Com a visita da blogueira cubana Yoani Sánchez, os manifestantes profissionais – aqueles mesmos que se apresentam como árduos defensores da liberdade de expressão e da democracia – têm dado mostras de que, no Brasil (e em grande parte da América Latina), as mentalidades estacionaram nos anos da Guerra Fria.
São sempre os mesmos velhos temas: o imperialismo yankee, a CIA, o complô da “direita” para destruir a imagem do regime castrista, a necessidade de abraçar modelos “alternativos” de desenvolvimento (claro, afinal de contas, quem tem medo de equações e de gráficos prefere acreditar em retóricas ao invés de aceitar evidências)…
Enquanto isso, as ações das empresas brasileiras experimentam uma queda acentuada, o dragão bate à porta novamente e o crescimento dá mostras de ser patético.
Mas quem, afinal de contas, nunca cometeu besteiras por amor?
P.S.: É bom estar de volta!

5 pensamentos sobre “Um Velho Amor…

  1. Miguel A. Baptista

    Também em Portugal, de um modo geral, a direita é muito mais respeitadora e tolerante com o outro do que a esquerda. De Ceaucescu a Hugo Chavez todos os darlings da esquerda visitaram o nosso país sem ser incomodados.
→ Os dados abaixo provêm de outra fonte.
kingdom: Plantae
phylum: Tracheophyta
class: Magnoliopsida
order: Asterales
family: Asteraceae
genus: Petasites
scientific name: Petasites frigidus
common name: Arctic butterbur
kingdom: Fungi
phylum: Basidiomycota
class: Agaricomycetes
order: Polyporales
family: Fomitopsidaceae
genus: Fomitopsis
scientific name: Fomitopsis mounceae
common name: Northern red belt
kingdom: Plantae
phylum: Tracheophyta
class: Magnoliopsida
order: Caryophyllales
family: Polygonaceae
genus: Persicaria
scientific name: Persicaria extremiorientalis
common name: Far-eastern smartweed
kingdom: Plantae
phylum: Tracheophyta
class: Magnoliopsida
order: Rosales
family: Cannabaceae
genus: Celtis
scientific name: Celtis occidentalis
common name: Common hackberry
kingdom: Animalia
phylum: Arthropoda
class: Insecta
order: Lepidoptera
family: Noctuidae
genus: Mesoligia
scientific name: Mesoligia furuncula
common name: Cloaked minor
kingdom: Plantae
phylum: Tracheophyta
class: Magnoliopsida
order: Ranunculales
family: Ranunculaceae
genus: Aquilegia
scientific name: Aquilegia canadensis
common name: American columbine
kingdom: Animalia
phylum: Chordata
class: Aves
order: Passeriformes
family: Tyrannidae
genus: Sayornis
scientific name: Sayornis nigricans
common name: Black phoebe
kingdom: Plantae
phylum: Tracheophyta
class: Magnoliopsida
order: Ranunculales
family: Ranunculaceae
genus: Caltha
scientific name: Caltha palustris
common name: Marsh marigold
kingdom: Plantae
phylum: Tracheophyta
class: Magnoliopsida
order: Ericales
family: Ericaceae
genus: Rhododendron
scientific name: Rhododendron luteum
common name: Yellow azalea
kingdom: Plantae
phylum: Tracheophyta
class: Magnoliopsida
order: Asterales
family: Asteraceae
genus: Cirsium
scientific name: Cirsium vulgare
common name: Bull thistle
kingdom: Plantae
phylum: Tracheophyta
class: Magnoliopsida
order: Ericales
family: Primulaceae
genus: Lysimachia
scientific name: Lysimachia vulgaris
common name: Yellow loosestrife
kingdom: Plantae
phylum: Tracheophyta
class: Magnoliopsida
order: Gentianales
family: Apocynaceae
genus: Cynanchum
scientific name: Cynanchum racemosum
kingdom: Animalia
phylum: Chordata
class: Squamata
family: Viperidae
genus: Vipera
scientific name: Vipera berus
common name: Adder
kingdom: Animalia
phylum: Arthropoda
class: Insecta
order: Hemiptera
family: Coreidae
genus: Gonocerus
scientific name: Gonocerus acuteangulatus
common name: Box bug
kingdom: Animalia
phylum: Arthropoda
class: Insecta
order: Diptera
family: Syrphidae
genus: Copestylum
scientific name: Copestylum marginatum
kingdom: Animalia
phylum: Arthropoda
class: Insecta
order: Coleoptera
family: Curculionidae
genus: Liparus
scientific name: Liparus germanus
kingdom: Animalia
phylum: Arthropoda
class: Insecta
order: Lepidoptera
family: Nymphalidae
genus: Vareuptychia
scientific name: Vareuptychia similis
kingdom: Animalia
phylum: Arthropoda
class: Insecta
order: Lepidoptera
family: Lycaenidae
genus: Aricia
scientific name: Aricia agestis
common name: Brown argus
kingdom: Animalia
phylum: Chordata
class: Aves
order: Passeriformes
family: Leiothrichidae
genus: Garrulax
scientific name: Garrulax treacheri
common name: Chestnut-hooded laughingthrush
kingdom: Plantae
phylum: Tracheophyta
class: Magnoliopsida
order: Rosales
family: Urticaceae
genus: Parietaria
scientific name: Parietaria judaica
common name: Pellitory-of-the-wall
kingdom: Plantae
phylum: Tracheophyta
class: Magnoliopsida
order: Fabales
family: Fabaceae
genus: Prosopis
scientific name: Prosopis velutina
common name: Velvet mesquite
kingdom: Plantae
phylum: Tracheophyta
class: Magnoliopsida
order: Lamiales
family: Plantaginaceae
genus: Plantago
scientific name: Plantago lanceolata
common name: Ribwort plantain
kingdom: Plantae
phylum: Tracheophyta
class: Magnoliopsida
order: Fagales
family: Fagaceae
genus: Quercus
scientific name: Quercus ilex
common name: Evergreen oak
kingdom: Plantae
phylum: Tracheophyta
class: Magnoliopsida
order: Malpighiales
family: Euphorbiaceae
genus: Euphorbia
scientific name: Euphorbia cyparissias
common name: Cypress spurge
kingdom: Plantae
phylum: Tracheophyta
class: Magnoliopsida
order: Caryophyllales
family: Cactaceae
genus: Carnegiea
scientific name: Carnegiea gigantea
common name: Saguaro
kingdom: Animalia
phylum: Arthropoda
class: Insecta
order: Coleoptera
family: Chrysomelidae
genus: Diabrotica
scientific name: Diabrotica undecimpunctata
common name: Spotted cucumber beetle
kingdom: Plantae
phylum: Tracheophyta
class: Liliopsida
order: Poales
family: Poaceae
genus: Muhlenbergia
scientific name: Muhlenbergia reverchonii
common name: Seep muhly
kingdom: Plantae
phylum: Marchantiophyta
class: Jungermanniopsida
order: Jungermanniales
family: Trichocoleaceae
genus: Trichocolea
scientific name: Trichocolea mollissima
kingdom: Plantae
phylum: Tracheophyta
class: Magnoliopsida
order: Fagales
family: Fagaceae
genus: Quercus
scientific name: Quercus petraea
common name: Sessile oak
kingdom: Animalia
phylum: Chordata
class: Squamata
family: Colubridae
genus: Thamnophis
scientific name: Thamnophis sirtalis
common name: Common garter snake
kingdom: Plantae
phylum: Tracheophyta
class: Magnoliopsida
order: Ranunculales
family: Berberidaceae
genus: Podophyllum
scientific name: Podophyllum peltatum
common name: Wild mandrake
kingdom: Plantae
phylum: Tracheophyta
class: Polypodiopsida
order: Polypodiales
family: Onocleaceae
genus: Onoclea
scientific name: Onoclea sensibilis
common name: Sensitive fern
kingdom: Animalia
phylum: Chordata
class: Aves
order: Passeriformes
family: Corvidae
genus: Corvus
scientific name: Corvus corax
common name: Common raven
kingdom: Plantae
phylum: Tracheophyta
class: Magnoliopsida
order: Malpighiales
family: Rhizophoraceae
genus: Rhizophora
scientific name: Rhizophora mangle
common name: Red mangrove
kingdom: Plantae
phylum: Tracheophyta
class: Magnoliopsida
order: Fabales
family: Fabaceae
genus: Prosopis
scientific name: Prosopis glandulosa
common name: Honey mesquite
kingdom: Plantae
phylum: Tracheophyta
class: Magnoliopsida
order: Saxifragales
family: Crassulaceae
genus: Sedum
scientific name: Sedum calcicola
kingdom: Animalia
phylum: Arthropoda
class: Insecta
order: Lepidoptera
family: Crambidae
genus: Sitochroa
    Já aqueles que a esquerda não gosta, desde pessoas de direita da linha dura como Pinochet a democratas que sofreram o facto de ter vivido em ditaduras como Angela Merkel, ao visitarem o nosso país tinham um conjunto de “manifestantes profissionais” acompanhados pelos seus apaniguados “idiotas úteis”.

    A tolerância dessa esquerda está, em Portugal, atualmente, bem visível quando se assiste ao regozijo com que encaram o facto de, através de insultos, um ministro que não lhes é favorável ser impedido de discursar ou de debater ideias.

    Gostaria de saber as reações deles se, ao invés de termos presenciado um ministro a ser insultado como fascista, se assistisse à interrupção de um evento em que estivesse um darling de esquerda com mimos de “estalinistas assassinos”.

  2. Miucha

    Parece que são mesmo muito poucos… mas sim deviam ir com bilhete de IDA (só) para Cuba como sugeriu o Bruno Garschagen.